Passage given =>
-- START --

Problem importing bmtk.analyzer.compartment
moravveji opened this issue · 2 comments
I have pip
installed BMTK version 1.0.8 on our HPC cluster, running on Rocky8 OS and with Intel Icelake CPUs.
When I start an interactive job with 16 tasks, I fail to import the bmtk.analyzer.compartment
package:
$ nproc
16
$ module use /apps/leuven/rocky8/icelake/2022b/modules/all
$ module load BMTK/1.0.8-foss-2022b
$ python
Python 3.10.8 (main, Jul 13 2023, 22:10:28) [GCC 12.2.0] on linux
Type "help", "copyright", "credits" or "license" for more information.
>>> import bmtk
>>> import bmtk.analyzer.compartment
[m28c27n1:3237025] OPAL ERROR: Unreachable in file ext3x_client.c at line 112
--------------------------------------------------------------------------
The application appears to have been direct launched using "srun",
but OMPI was not built with SLURM's PMI support and therefore cannot
execute. There are several options for building PMI support under
SLURM, depending upon the SLURM version you are using:
version 16.05 or later: you can use SLURM's PMIx support. This
requires that you configure and build SLURM --with-pmix.
Versions earlier than 16.05: you must use either SLURM's PMI-1 or
PMI-2 support. SLURM builds PMI-1 by default, or you can manually
install PMI-2. You must then build Open MPI using --with-pmi pointing
to the SLURM PMI library location.

-- END --

Written request a => Copy out the BMTK import issue in full, word for word.
The listing that comes after has no connection to the BMTK import issue.

Given entries =>
-- START --

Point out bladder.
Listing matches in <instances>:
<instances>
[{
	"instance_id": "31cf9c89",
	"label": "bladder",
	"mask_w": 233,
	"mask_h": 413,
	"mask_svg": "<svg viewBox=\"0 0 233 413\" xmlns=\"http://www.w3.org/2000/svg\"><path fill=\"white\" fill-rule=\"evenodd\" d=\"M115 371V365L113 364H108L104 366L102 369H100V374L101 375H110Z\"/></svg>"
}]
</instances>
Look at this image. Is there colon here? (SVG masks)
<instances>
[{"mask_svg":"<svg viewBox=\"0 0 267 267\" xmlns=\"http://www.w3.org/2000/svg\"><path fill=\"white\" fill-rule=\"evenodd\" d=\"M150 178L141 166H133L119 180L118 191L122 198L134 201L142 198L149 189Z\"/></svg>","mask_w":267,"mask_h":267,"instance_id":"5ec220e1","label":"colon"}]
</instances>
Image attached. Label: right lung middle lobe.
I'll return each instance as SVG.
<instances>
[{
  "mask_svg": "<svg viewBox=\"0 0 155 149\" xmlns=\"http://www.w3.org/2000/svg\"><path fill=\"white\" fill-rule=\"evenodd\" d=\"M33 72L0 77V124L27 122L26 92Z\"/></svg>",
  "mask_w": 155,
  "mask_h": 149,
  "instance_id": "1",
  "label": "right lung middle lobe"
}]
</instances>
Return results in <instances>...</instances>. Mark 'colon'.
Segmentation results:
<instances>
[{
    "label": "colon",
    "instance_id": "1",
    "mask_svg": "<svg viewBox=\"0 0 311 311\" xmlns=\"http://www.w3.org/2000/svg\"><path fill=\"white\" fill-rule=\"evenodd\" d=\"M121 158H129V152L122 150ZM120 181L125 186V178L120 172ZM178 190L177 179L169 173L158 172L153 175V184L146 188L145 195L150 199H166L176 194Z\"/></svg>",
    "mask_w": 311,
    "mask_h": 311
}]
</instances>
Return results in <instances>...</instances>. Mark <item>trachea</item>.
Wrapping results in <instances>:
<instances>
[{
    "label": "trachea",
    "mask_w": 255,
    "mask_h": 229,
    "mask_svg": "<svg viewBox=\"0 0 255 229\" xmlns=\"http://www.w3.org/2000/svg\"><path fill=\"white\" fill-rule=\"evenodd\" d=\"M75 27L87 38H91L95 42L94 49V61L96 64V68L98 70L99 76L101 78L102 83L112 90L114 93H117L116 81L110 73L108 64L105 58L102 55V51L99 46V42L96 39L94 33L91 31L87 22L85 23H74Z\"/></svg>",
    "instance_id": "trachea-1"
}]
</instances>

-- END --

Written request b => Recast every line of the listing as a numbered list, leaving out any blank lines.

Written reply a =>
Problem importing bmtk.analyzer.compartment
moravveji opened this issue · 2 comments
I have pip
installed BMTK version 1.0.8 on our HPC cluster, running on Rocky8 OS and with Intel Icelake CPUs.
When I start an interactive job with 16 tasks, I fail to import the bmtk.analyzer.compartment
package:
$ nproc
16
$ module use /apps/leuven/rocky8/icelake/2022b/modules/all
$ module load BMTK/1.0.8-foss-2022b
$ python
Python 3.10.8 (main, Jul 13 2023, 22:10:28) [GCC 12.2.0] on linux
Type "help", "copyright", "credits" or "license" for more information.
>>> import bmtk
>>> import bmtk.analyzer.compartment
[m28c27n1:3237025] OPAL ERROR: Unreachable in file ext3x_client.c at line 112
--------------------------------------------------------------------------
The application appears to have been direct launched using "srun",
but OMPI was not built with SLURM's PMI support and therefore cannot
execute. There are several options for building PMI support under
SLURM, depending upon the SLURM version you are using:
version 16.05 or later: you can use SLURM's PMIx support. This
requires that you configure and build SLURM --with-pmix.
Versions earlier than 16.05: you must use either SLURM's PMI-1 or
PMI-2 support. SLURM builds PMI-1 by default, or you can manually
install PMI-2. You must then build Open MPI using --with-pmi pointing
to the SLURM PMI library location.

Written reply b =>
1. Point out bladder.
2. Listing matches in <instances>:
3. <instances>
4. [{
5. 	"instance_id": "31cf9c89",
6. 	"label": "bladder",
7. 	"mask_w": 233,
8. 	"mask_h": 413,
9. 	"mask_svg": "<svg viewBox=\"0 0 233 413\" xmlns=\"http://www.w3.org/2000/svg\"><path fill=\"white\" fill-rule=\"evenodd\" d=\"M115 371V365L113 364H108L104 366L102 369H100V374L101 375H110Z\"/></svg>"
10. }]
11. </instances>
12. Look at this image. Is there colon here? (SVG masks)
13. <instances>
14. [{"mask_svg":"<svg viewBox=\"0 0 267 267\" xmlns=\"http://www.w3.org/2000/svg\"><path fill=\"white\" fill-rule=\"evenodd\" d=\"M150 178L141 166H133L119 180L118 191L122 198L134 201L142 198L149 189Z\"/></svg>","mask_w":267,"mask_h":267,"instance_id":"5ec220e1","label":"colon"}]
15. </instances>
16. Image attached. Label: right lung middle lobe.
17. I'll return each instance as SVG.
18. <instances>
19. [{
20.   "mask_svg": "<svg viewBox=\"0 0 155 149\" xmlns=\"http://www.w3.org/2000/svg\"><path fill=\"white\" fill-rule=\"evenodd\" d=\"M33 72L0 77V124L27 122L26 92Z\"/></svg>",
21.   "mask_w": 155,
22.   "mask_h": 149,
23.   "instance_id": "1",
24.   "label": "right lung middle lobe"
25. }]
26. </instances>
27. Return results in <instances>...</instances>. Mark 'colon'.
28. Segmentation results:
29. <instances>
30. [{
31.     "label": "colon",
32.     "instance_id": "1",
33.     "mask_svg": "<svg viewBox=\"0 0 311 311\" xmlns=\"http://www.w3.org/2000/svg\"><path fill=\"white\" fill-rule=\"evenodd\" d=\"M121 158H129V152L122 150ZM120 181L125 186V178L120 172ZM178 190L177 179L169 173L158 172L153 175V184L146 188L145 195L150 199H166L176 194Z\"/></svg>",
34.     "mask_w": 311,
35.     "mask_h": 311
36. }]
37. </instances>
38. Return results in <instances>...</instances>. Mark <item>trachea</item>.
39. Wrapping results in <instances>:
40. <instances>
41. [{
42.     "label": "trachea",
43.     "mask_w": 255,
44.     "mask_h": 229,
45.     "mask_svg": "<svg viewBox=\"0 0 255 229\" xmlns=\"http://www.w3.org/2000/svg\"><path fill=\"white\" fill-rule=\"evenodd\" d=\"M75 27L87 38H91L95 42L94 49V61L96 64V68L98 70L99 76L101 78L102 83L112 90L114 93H117L116 81L110 73L108 64L105 58L102 55V51L99 46V42L96 39L94 33L91 31L87 22L85 23H74Z\"/></svg>",
46.     "instance_id": "trachea-1"
47. }]
48. </instances>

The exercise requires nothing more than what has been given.